THÉÂTRE : Rituel de la refondation

Émilie Monnet dans Okinum, photo: Antoine Raymond

Émilie Monnet, d’origine anishnaabe et française, nous présente une nouvelle mouture de sa pièce Okinum, offerte une première fois en 2018 et récemment publiée aux éditions Les Herbes rouges. Cette nouvelle version semble faire une quinzaine de minutes de moins que celle du Théâtre d’Aujourd’hui. Elle a sans doute gagné en efficacité, ce faisant. Et en intensité!

J’avoue trouver difficile de critiquer cette pièce. Comment, en effet, peut-on se permettre de chipoter sur ce qui ressemble plus ici à un rituel qu’à une œuvre de fiction? On se retrouve en plus au carrefour de la cérémonie, de la performance, genre issu des arts visuels et du théâtre, hybride par excellence, et du chant. Le genre théâtral permet d’englober tout cela. Il revient ainsi à sa source qui est d’offrir présence à des existences et aux questionnements qui émergent du fait d’être. D’être encore et malgré tout, en ce qui concerne une prestation de ce type, de cette manière. Si bien que quelque chose de profondément essentiel émane de cette prestation. 

Cela tient aussi au fait que l’on s’approche ici de ce qui semble être un rapport tout-à-fait différent à l’activité artistique que ne peut l’être le nôtre. L’art semble ici célébration de la vie ; il n’en est pas séparé. Il provient de sa source même. Il est un savoir singulier, mais savoir tout de même! Offrir sa présence en ce cadre est donc marqué par ces distinctions. Surtout quand les manifestations et signes les plus essentiels de sa culture propre sont menacés, pas loin de l’extinction. En témoignent les extraits enregistrés où l’artiste questionne une aïeule (sa kokum, je crois !) sur la portée, la signification et la prononciation de certains mots. C’est une déperdition qu’accentue le fait de recourir à l’anglais comme au français.

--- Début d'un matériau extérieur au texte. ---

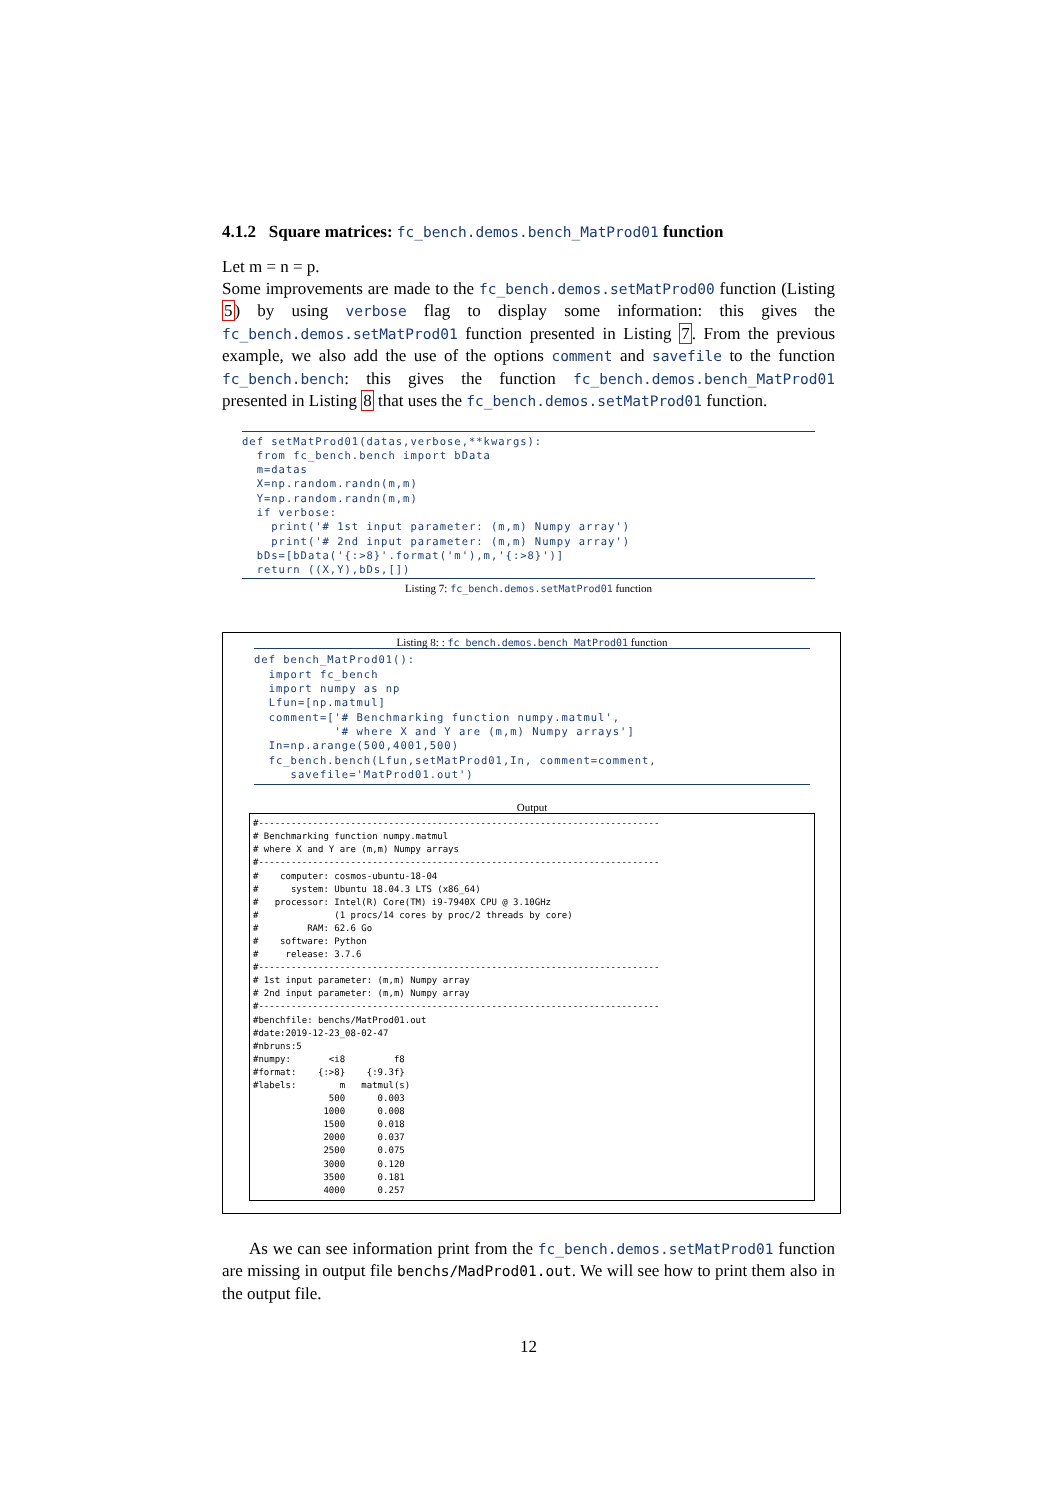4.1.2 Square matrices: fc_bench.demos.bench_MatProd01 function
Let m = n = p.
Some improvements are made to the fc_bench.demos.setMatProd00 function (Listing 5) by using verbose flag to display some information: this gives the fc_bench.demos.setMatProd01 function presented in Listing 7. From the previous example, we also add the use of the options comment and savefile to the function fc_bench.bench: this gives the function fc_bench.demos.bench_MatProd01 presented in Listing 8 that uses the fc_bench.demos.setMatProd01 function.
def setMatProd01(datas,verbose,**kwargs):
  from fc_bench.bench import bData
  m=datas
  X=np.random.randn(m,m)
  Y=np.random.randn(m,m)
  if verbose:
    print('# 1st input parameter: (m,m) Numpy array')
    print('# 2nd input parameter: (m,m) Numpy array')
  bDs=[bData('{:>8}'.format('m'),m,'{:>8}')]
  return ((X,Y),bDs,[])
Listing 7: fc_bench.demos.setMatProd01 function
Listing 8: : fc_bench.demos.bench_MatProd01 function
def bench_MatProd01():
  import fc_bench
  import numpy as np
  Lfun=[np.matmul]
  comment=['# Benchmarking function numpy.matmul',
           '# where X and Y are (m,m) Numpy arrays']
  In=np.arange(500,4001,500)
  fc_bench.bench(Lfun,setMatProd01,In, comment=comment,
     savefile='MatProd01.out')
Output
#--------------------------------------------------------------------------
# Benchmarking function numpy.matmul
# where X and Y are (m,m) Numpy arrays
#--------------------------------------------------------------------------
#    computer: cosmos-ubuntu-18-04
#      system: Ubuntu 18.04.3 LTS (x86_64)
#   processor: Intel(R) Core(TM) i9-7940X CPU @ 3.10GHz
#              (1 procs/14 cores by proc/2 threads by core)
#         RAM: 62.6 Go
#    software: Python
#     release: 3.7.6
#--------------------------------------------------------------------------
# 1st input parameter: (m,m) Numpy array
# 2nd input parameter: (m,m) Numpy array
#--------------------------------------------------------------------------
#benchfile: benchs/MatProd01.out
#date:2019-12-23_08-02-47
#nbruns:5
#numpy:       <i8         f8
#format:    {:>8}    {:9.3f}
#labels:        m   matmul(s)
              500      0.003
             1000      0.008
             1500      0.018
             2000      0.037
             2500      0.075
             3000      0.120
             3500      0.181
             4000      0.257
As we can see information print from the fc_bench.demos.setMatProd01 function are missing in output file benchs/MadProd01.out. We will see how to print them also in the output file.
12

Ressourcement, réparation, remédiation : tout est bon à expérimenter dans ce cadre qu’Émilie Monnet a construit et se construit devant nous. La pièce est réconciliation avec soi-même, d’abord et avant tout ! Avant de pouvoir l’être avec ceux qui iront la voir.  L’artiste vit et revit donc un rituel qui tend à la libérer.

Émilie Monnet dans Okinum, photo : Yannick Macdonald

Se refonder

C’est ainsi qu’il faut sans doute comprendre que la scène, centrale, soit d’une forme pentagonale d’où émerge la célébrante. Le pentagone, symboliquement, suggère autant de réunir les cinq sens que d’évoquer les cinq cléments : le feu, l’air, l’eau, la terre et l’esprit. De là surgit toute présence. Au cours de la représentation, les ruptures seront nombreuses. C’est qu’il faut chercher à se refonder, à se reconstituer, à redevenir entière.

Le personnage qui s’agite devant nous alterne entre des scènes de sa vie personnelle et d’autres de sa vie rêvée, en contact avec les fondements de sa culture. On l’accompagne dans la froideur des soins cliniques, des institutions hospitalières. On la voit être sondée pour voir ce qu’il en est de ce barrage qui lui obstrue la gorge, qu’on devine être cancéreux. On la suit dans les méandres d’une langue retrouvée alors qu’une aïeule lui souffle les mots nécessaires à ses retrouvailles avec elle-même. Des fragments à teneur documentaire nous conduisent au grand castor à qui elle demande aide et guérison.

On comprendra, au vu d’un tel programme, que les formes du spectacle varient. Performance, ajout de fragments documentaires, scènes extérieures projetées sur écran, à caractère rituelle, chants puissants : on croirait revenir aux sources de l’aventure cathartique du théâtre. Il s’agit d’expulser le mal et le personnage central est celui qui doit s’en charger. Comme, aussi, de se retrouver entière, en phase avec con propre univers culturel, aujourd’hui à retisser.

La question qui reste est celle de notre propre rapport à cette représentation de cette remédiation cathartiques Le petit thé à partager, proposé à la fin du spectacle par Émilie Monnet, était donc le bienvenu.